CLECO CORPORATION EXECUTIVE SEVERANCE PLAN (As amended and restated) AMENDMENT NO. 2

EX-10.1 2 exhibit101_122314.htm EXHIBIT 10.1 exhibit101_122314


Exhibit 10.1


CLECO CORPORATION
EXECUTIVE SEVERANCE PLAN
(As amended and restated)

AMENDMENT NO. 2

    

Whereas, Cleco Corporation, a corporation organized and existing under the laws of the State of Louisiana (the “Company”), maintains the Executive Severance Plan, which plan is intended to be a welfare benefit plan within the meaning of the Employee Retirement Income Security Act of 1974, as amended (the “Plan”);
Whereas, the Compensation Committee of the Company’s Board of Directors now desires to amend the Plan for the purpose of facilitating the payment of severance thereunder, and Section 7.3 of the Plan permits such amendment;
Now, Therefore, subject to any notice requirement under the Plan, the Plan shall be amended as follows:
1.
Section 2.7 of the Plan shall be amended and restated as follows:

“2.7    “Committee” means the Board of Directors of the Company as constituted from time to time, or any designee thereof.”
2.
Section 2.11 of the Plan shall be amended and restated as follows:

“2.11    “Good Reason” means that: (a) a Covered Executive’s Base Compensation in effect immediately before the commencement of a Change in Control Period is materially reduced, or there is a material reduction or termination of such executive’s rights to any employee benefit in effect immediately prior to such period; (b) a Covered Executive’s authority, duties or responsibilities are materially reduced from  those in effect immediately before the commencement of a Change in Control Period (it being understood that in no event shall a Covered Executive’s authority, duties or responsibilities be deemed to be reduced as a consequence of or related to the Company ceasing to be a publicly listed company); (c) a Covered Executive is required to be away from his or her office in the course of discharging his or her duties and responsibilities significantly more than was required before the commencement of a Change in Control Period; or (d) a Covered Executive is required to transfer to an office or business location that is more than 60 miles from the primary location to which he or she was assigned prior to the commencement of a Change in Control Period.
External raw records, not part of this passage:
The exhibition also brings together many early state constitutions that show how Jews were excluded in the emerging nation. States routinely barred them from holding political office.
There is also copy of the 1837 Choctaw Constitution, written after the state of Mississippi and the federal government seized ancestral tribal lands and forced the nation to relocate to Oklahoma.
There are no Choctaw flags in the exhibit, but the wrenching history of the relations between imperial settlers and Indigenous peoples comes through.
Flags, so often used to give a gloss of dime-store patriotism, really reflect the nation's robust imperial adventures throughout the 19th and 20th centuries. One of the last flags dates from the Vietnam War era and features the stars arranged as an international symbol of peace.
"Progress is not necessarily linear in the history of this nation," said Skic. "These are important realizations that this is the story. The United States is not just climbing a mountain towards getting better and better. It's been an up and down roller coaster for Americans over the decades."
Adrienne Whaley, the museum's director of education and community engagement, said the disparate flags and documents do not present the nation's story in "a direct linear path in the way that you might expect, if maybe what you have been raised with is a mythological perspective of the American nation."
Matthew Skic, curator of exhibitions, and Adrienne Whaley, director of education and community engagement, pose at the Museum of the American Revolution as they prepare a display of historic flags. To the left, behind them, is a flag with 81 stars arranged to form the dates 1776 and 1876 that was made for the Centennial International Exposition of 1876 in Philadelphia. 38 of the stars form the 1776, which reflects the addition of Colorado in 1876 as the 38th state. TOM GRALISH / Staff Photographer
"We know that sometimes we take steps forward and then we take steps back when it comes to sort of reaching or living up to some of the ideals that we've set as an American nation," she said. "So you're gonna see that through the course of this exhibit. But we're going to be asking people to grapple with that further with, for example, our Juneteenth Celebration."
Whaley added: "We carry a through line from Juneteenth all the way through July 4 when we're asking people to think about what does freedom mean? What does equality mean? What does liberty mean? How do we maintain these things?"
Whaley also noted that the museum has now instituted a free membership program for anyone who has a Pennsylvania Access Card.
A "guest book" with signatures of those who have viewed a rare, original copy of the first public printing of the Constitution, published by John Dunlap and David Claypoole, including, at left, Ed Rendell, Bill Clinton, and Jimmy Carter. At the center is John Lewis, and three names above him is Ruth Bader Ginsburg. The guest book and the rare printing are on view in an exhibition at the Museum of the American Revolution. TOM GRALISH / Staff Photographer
No event or condition shall constitute Good Reason hereunder unless: (i) a Covered Executive provides to the Committee written notice of his or her objection to such event not later than 60 days after such executive first learns, or should have learned, of such event; (ii) such event is not corrected by the Company promptly after receipt of such notice, but in no event more than 30 days after receipt thereof; and (iii) such executive Separates From Service not more than 15 days following the expiration of the 30-day period described in clause (ii) hereof.”
3.
Amendment or Termination: Subsection (b) of Section 7.3 of the Plan shall be restated as follows:

“(b) no termination or other amendment that materially adversely affects the rights or benefits of any Covered Executive hereunder shall be made or effective during the Change in Control Period, without the prior written consent of such executive.”






This Amendment No. 2 has been duly adopted by the Board of Directors of Cleco Corporation, to be effective 30 days following any notice requirement under the Plan.